What Does it Mean that God Will Not Forgive Us?

In what sense will God not forgive us and what does that mean to us?  All right, let us think about that for a minute or two.  A meaningful and useful discussion of this matter starts with remembering that we are dealing with the issue of Sanctification and Christian living, and not with Justification.  There was and is nothing that we could do to bring about our Justification.  Jesus did all the work that was necessary to make Justification available to us.  We either accept it or reject it.  But once a person is born again and has the new nature; once he is indwelt by the Spirit of God, he is then in a position to do what the Jews could not do under the old covenant.  Let us be clear about it, my friends, we Christians can forgive those who sin against us.  We have the ability in Christ to do that.  This is not an issue of either going to heaven or not going to heaven, and if you do not get past that hang up, you will never get hold of these teachings and benefit from them.  But in order to walk with God, to be in fellowship with God, to go with Him down to the harvest field and to lay up treasures in heaven, we must obey His instructions.  It is in the context of Sanctification — life in the family of God and rewards for faithful service both now and in the Day of Judgment — that this teaching of Jesus applies to us under the New Covenant and in the Church.

 

What Jesus is telling us, quite simply, is that in our lives as Christians we will reap what we sow.  If we sow to the flesh, we will reap the corrupt and perishable things of the flesh.  We can only secure for ourselves eternal things if we walk in the Spirit, live in the Spirit, and sow in the Spirit.  This Law of the Harvest, this sowing and reaping has meaning, impact and consequences, both now during our lives in this world and in the future when we give an account in the Day of Judgment.

 

Many Christian people refuse to turn loose of the past.  They have their attics, their barns, and the storage sheds of their lives full of old and bitter memories, grudges and excuses.  What does this do to their lives?  It effectively destroys them as useful vessels for God to work through.  Oh, they have their moments perhaps, but their lives are characterized for anger, resentment, discouragement and depression as they wallow in the hopelessness of the dead past.  Their marriages, their families, and their churches are negatively influenced by them.  By twisting the facts, they think they are winning something.  They think they are clever, no one to be messed with, and they think they are hurting someone.  Well, indeed they are hurting someone.  In fact they are hurting many people, but the one they are hurting the most is themselves.

 

My sister, who was a missionary in West Africa for forty years, told me how exotic animal poachers used to catch little monkeys.  They would bore a hole in a hollow log and put peanuts inside.
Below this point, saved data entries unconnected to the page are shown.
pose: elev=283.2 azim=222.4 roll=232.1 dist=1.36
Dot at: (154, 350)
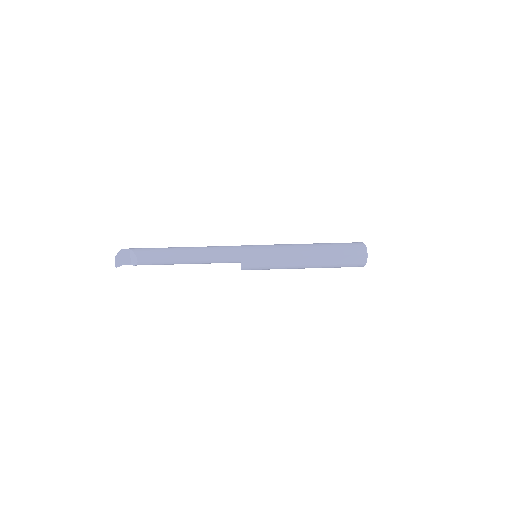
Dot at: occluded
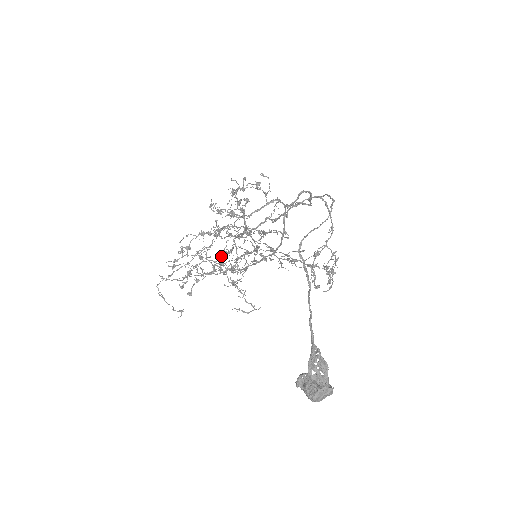
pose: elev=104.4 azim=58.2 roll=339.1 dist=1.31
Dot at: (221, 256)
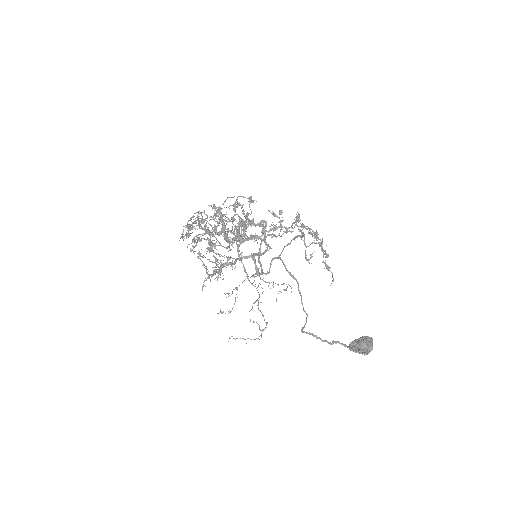
Dot at: (213, 208)
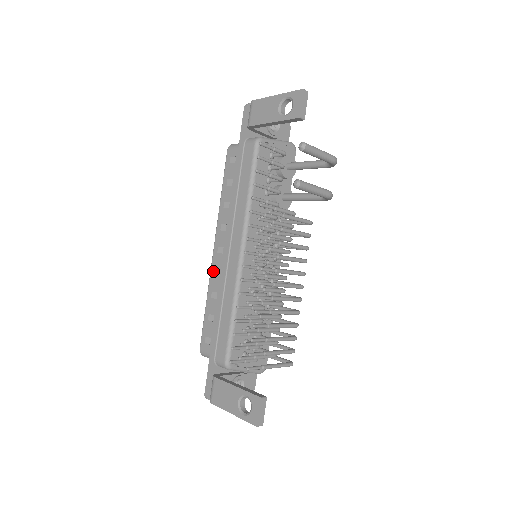
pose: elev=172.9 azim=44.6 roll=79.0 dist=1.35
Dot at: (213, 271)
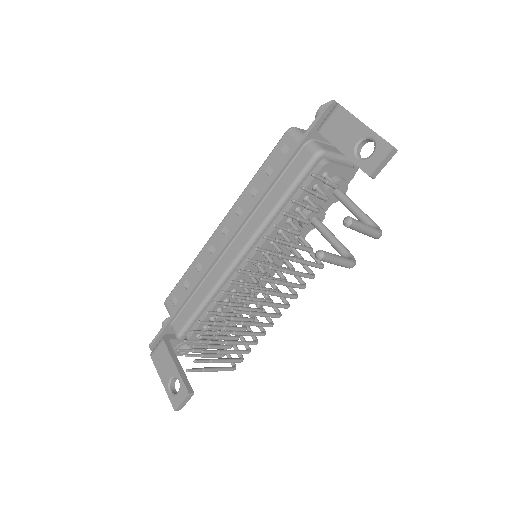
Dot at: (209, 244)
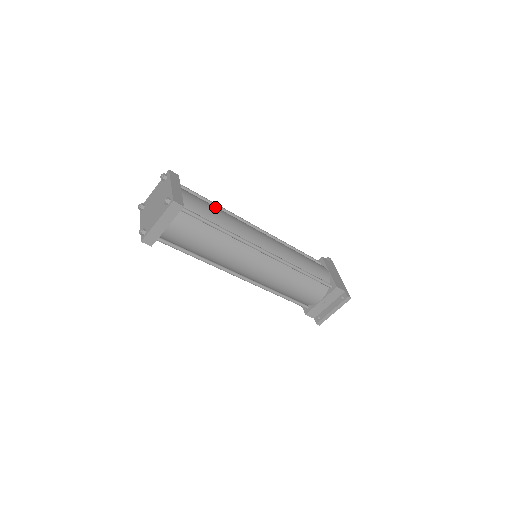
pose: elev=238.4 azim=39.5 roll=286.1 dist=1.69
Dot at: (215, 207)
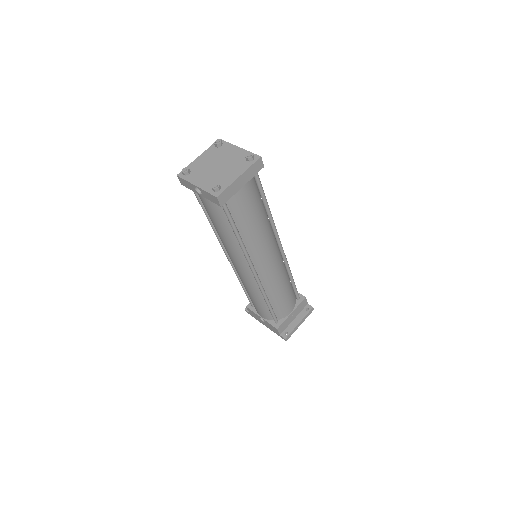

The monkey would reach in his hand and grab the peanuts.  Then his fist was bigger than the hole so he could not get it out.  When the poacher came back, there was the little monkey, trapped and taken by the poacher because he refused to turn loose of the thing that was holding it captive.  People who refuse to forgive and forget are like that.  They will never get free until they give up and turn loose.  Sadly, their families, their churches, and friends are victimized by their carnal behavior and example.

 

The Loss Now and Then

But if there is a great loss now (and there is) it pales in comparison to the loss that will be suffered when they are called up to the Throne, the books are opened, no imagined scenarios, lies, twisting of facts, and emotional outbursts are permitted, and the whole church of all ages is made aware of what they have done with their lives and done to others.

 

That is the sense in which God does not forgive us our trespasses.  “All right,” God says, “if you want to refuse to forgive and forget and hang onto the past where others are concerned, then I will refuse to forgive and forget and I will hang onto the past where you are concerned and bring it up against you.”  The Cross can take away the negative effects of our misdeeds and God is gracious.  But in Sanctification, He simply will not take away those effects if we are stubborn and hard-headed and refuse to forgive and forget.